Executive Summary
Leeds City Council have ambitions to improve air quality in Leeds and reduce the City’s carbon emissions, whilst also providing their council tenants with more reliable and lower cost heating.
Leeds Pipes Study
Lorem Ipsum
Leeds City Council have ambitions to improve air quality in Leeds and reduce the City’s carbon emissions, whilst also providing their council tenants with more reliable and lower cost heating.
With funding assistance from West Yorkshire Combined Authority, Leeds City Region Enterprise Partnership and the European Regional Development Fund (ERDF), the council have invested £35m into connecting 1,983 properties and numerous businesses to an efficient district heating network.
We are providing the design and build services for the solution, and the operation and maintenance services for the HIUs within the multi storey flats for 5 years and the district heating network and energy centres for 12 years. Our solution will reduce carbon emissions by 22,000 tonnes per year, and reduce fuel bills by between 10-25%.
We designed a solution whereby an energy centre at Cross Green would harness steam from the Veolia operated Recycling and Energy Recovery Facility (RERF).
This converted the steam into low temperature hot water and feeding it through a 16.5km district heating network to supply heat and hot water for 26 apartment blocks and businesses. The scheme also includes the construction of an additional energy centre at Saxton Gardens that will act as an energy top-up and back-up to provide additional resilience for the network.

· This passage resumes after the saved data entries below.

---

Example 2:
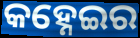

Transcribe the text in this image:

କହ୍ନେଇର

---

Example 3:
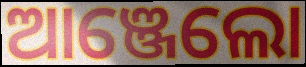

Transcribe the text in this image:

ଆଞ୍ଜେଲୋ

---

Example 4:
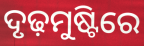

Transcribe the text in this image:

ଦୃଢ଼ମୁଷ୍ଟିରେ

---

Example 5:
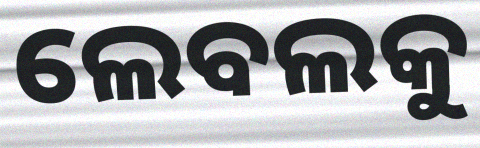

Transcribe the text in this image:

ଲେବଲକୁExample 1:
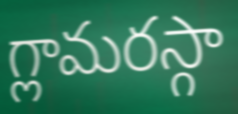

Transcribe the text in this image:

గ్లామరస్గా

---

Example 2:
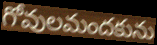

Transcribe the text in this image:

గోవులమందకును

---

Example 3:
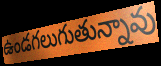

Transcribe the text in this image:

ఉండగలుగుతున్నావు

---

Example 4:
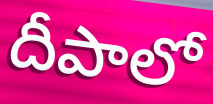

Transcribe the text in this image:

దీపాలో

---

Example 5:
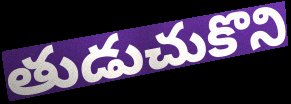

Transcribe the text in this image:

తుడుచుకొని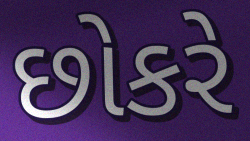
છોકરે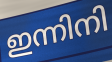
ഇന്നിനി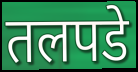
तलपडेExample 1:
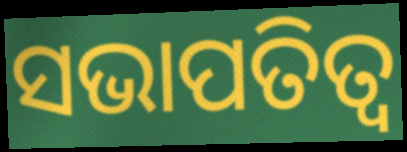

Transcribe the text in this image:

ସଭାପତିତ୍ବ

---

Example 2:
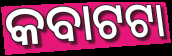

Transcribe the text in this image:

କବାଟଟା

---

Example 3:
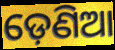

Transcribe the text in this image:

ଡ଼େଣିଆ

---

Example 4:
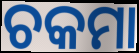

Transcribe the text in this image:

ଚକମା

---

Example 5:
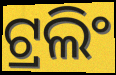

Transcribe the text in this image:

ଟ୍ରଲିଂ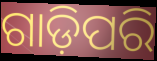
ଗାଡ଼ିପରି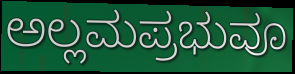
ಅಲ್ಲಮಪ್ರಭುವೂ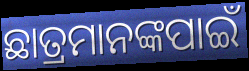
ଛାତ୍ରମାନଙ୍କପାଇଁ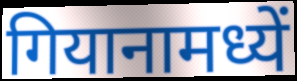
गियानामध्यें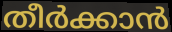
തീർക്കാൻ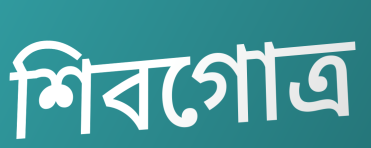
শিবগোত্র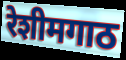
रेशीमगाठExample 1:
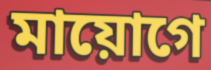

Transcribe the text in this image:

মায়োগে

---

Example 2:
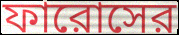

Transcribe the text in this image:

The project was initially procured as two separate schemes, and as the winning tenderer for both, we were able to create a hybrid solution.
We analysed the concept design created by the client’s design team which initially consisted of two independent district heating networks with an energy centre at Cross Green containing equipment to utilise the waste steam from the RERF and with additional equipment to function as back-up, along with various satellite back-up boiler houses along the networks.

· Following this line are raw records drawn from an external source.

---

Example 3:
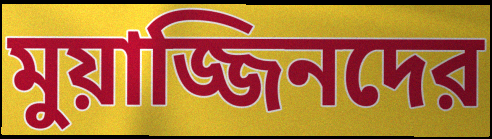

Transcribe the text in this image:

মুয়াজ্জিনদের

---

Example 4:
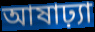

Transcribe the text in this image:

আষাঢ়্যা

We looked at the two proposals together to identify areas to generate greater network efficiency and financial savings.
Once under contract, we agreed design changes that combined the two networks into one singular network. This featured a main energy centre at Cross Green and a resilience energy centre at Saxton Gardens, taking away the need to include additional plant rooms. This reduced the capex of the project by 12.5%.

Additional network resilience through a fully equipped back-up energy centre
The Cross Green energy centre will act as the interface between the RERF and the Leeds PIPES heat network and is equipped with distribution pumps, two 100,000 litre thermal stores and associated controls systems. It will convert the 20MW of steam from the RERF into Low Temperature Hot Water which will be pumped along the transmission line, passing through to the Saxton Gardens energy centre.
The Saxton Gardens energy centre will provide resilience to the network. The location of the Saxton Gardens energy centre is further along the network than some of the identified future connections, so we devised a system to allow a back-feed to serve these future zones should the Cross Green energy centre go offline.
We completed a load analysis of the minimum and peak energy demands to ensure the Saxton Gardens energy centre is fully equipped to manage the peak 33MW of consumption, and provide spare equipment should there be any failures. The equipment includes four 11MW gas-fired boilers, two 750kW modular gas boilers, four expansion vessels, four distribution pumps and a 20m high multi-core chimney.
Our design has been developed using specialist collaborative 3D modelling of the two energy centres to identify and resolve any issues with the operation of the equipment prior to construction.
We worked with planning consultants, Turley to assist in the smooth attainment of planning permissions, and organising engagement events with the local community.
Due to the scheme being partially funded by the ERDF, we have to abide by specific timescales agreed with the funding body and so it is essential that we meet these goals.
The council has adopted Local Development Order 3 (LDO), which gives district heating permitted development rights over certain parcels of council and partner owned land. We routed the pipework in LDO designated land to decrease timescales as planning permissions were not required. We completed ground radar and buried surveys which highlighted any areas to avoid, allowing us to design a pipework path that could be implemented as smoothly as possible.